Problem: Word for word, transcribe the material below from its first line to the line with "left shoulder: (762, 229)", both included.

---------- The data ----------

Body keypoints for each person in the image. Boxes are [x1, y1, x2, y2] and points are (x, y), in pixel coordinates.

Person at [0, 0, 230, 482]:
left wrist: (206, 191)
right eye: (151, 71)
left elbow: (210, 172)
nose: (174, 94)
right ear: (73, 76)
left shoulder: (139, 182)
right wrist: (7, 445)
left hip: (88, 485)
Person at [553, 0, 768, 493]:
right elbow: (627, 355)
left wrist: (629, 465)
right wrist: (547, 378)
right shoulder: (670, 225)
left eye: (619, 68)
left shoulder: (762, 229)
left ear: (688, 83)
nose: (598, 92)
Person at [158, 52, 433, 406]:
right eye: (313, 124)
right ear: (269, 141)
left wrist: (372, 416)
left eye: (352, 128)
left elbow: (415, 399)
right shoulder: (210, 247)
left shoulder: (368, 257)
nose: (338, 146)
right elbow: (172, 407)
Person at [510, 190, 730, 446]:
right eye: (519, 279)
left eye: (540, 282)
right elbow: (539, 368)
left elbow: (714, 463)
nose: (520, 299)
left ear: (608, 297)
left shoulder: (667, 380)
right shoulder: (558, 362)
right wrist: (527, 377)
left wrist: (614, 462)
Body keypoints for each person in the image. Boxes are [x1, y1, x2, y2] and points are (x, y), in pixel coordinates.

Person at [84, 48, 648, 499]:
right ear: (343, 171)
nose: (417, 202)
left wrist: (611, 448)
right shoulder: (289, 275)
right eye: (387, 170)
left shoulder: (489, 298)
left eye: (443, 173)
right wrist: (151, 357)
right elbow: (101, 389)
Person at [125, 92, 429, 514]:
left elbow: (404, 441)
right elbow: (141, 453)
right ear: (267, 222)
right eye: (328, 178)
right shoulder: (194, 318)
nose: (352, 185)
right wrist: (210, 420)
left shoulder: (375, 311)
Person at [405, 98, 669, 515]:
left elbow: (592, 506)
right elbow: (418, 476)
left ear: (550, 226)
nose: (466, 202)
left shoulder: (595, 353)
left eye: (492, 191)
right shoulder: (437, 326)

----------

Your solution:
Body keypoints for each person in the image. Boxes are [x1, y1, x2, y2] and points are (x, y), in pixel coordinates.

Person at [0, 0, 230, 482]:
left wrist: (206, 191)
right eye: (151, 71)
left elbow: (210, 172)
nose: (174, 94)
right ear: (73, 76)
left shoulder: (139, 182)
right wrist: (7, 445)
left hip: (88, 485)
Person at [553, 0, 768, 493]:
right elbow: (627, 355)
left wrist: (629, 465)
right wrist: (547, 378)
right shoulder: (670, 225)
left eye: (619, 68)
left shoulder: (762, 229)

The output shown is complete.